(Input records begins)

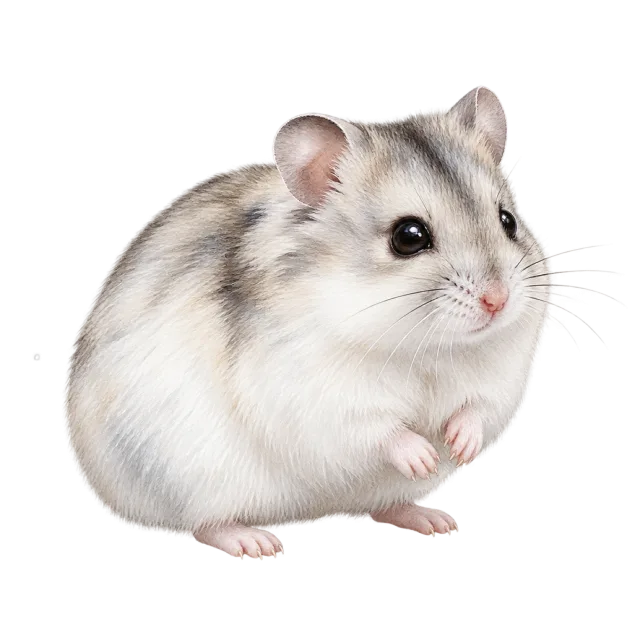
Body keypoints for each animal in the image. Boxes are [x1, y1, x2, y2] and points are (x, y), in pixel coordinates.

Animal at [62, 86, 552, 559]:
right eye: (408, 237)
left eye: (508, 221)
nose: (498, 301)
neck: (424, 344)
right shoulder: (319, 395)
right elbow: (377, 427)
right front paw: (425, 456)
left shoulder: (502, 375)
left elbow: (478, 406)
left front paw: (458, 448)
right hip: (185, 479)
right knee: (202, 522)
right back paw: (257, 543)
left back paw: (435, 520)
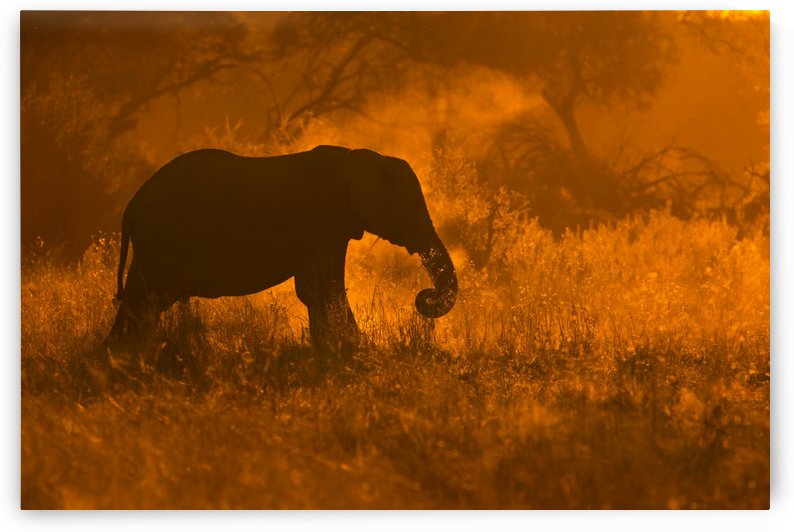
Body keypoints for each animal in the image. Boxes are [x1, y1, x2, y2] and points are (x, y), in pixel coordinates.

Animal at [108, 145, 457, 352]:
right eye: (409, 212)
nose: (424, 298)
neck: (354, 157)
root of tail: (132, 206)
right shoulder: (323, 221)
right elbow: (321, 288)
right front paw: (357, 349)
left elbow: (319, 290)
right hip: (161, 241)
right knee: (144, 300)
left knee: (146, 302)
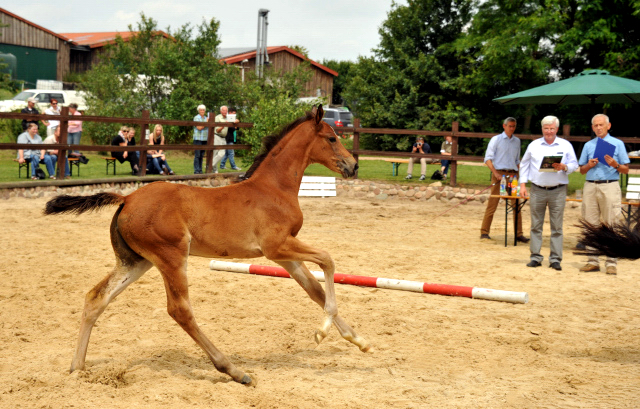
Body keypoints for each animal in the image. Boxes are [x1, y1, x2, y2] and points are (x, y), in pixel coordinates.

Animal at [45, 106, 370, 386]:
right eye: (332, 138)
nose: (353, 165)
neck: (273, 189)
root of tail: (126, 198)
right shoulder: (277, 247)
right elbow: (328, 260)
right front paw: (322, 332)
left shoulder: (283, 255)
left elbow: (314, 290)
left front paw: (359, 340)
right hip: (171, 256)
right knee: (180, 310)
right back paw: (234, 370)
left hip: (136, 261)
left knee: (96, 297)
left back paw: (77, 368)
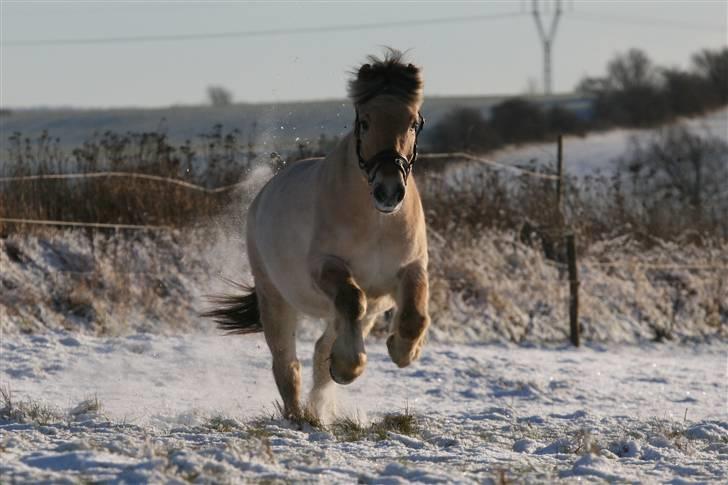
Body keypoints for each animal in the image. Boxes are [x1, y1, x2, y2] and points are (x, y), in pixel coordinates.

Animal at [205, 49, 430, 420]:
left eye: (413, 123)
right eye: (365, 122)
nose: (389, 191)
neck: (377, 222)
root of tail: (264, 193)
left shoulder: (410, 269)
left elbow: (415, 316)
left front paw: (400, 350)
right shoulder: (327, 268)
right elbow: (352, 299)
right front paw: (348, 367)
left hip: (361, 310)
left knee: (322, 348)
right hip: (275, 299)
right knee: (287, 363)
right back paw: (298, 417)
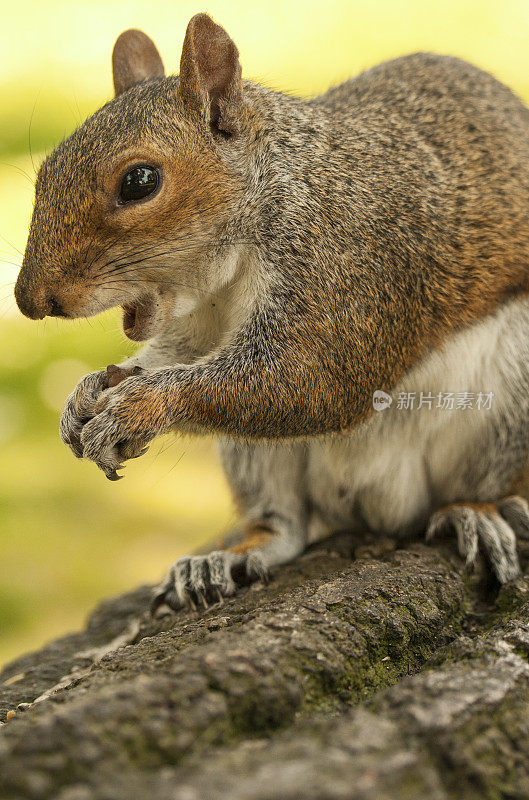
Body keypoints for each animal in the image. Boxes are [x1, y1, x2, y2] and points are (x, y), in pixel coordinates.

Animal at [13, 12, 529, 608]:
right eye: (47, 169)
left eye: (140, 180)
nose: (29, 300)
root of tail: (376, 509)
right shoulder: (196, 325)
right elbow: (172, 356)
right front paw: (86, 393)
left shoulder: (347, 266)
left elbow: (307, 378)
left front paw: (137, 406)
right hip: (255, 458)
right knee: (284, 525)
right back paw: (229, 556)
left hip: (506, 402)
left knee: (480, 483)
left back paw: (474, 512)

(Input records ends)

→ Task brief: Copy exactly, without pictures, the lines above from the one with "right knee: (287, 363)" down to the one with "left front paw: (137, 406)", inclusive.

→ Your solution:
right knee: (287, 363)
right back paw: (298, 417)
Body keypoints for each animal in the image. Boxes are [x1, y1, x2, y2] and points are (x, y), in pixel coordinates.

Animal at [13, 12, 529, 608]:
right eye: (47, 169)
left eye: (140, 180)
nose: (29, 300)
root of tail: (376, 509)
right shoulder: (196, 325)
right elbow: (172, 356)
right front paw: (86, 393)
left shoulder: (347, 266)
left elbow: (307, 378)
left front paw: (137, 406)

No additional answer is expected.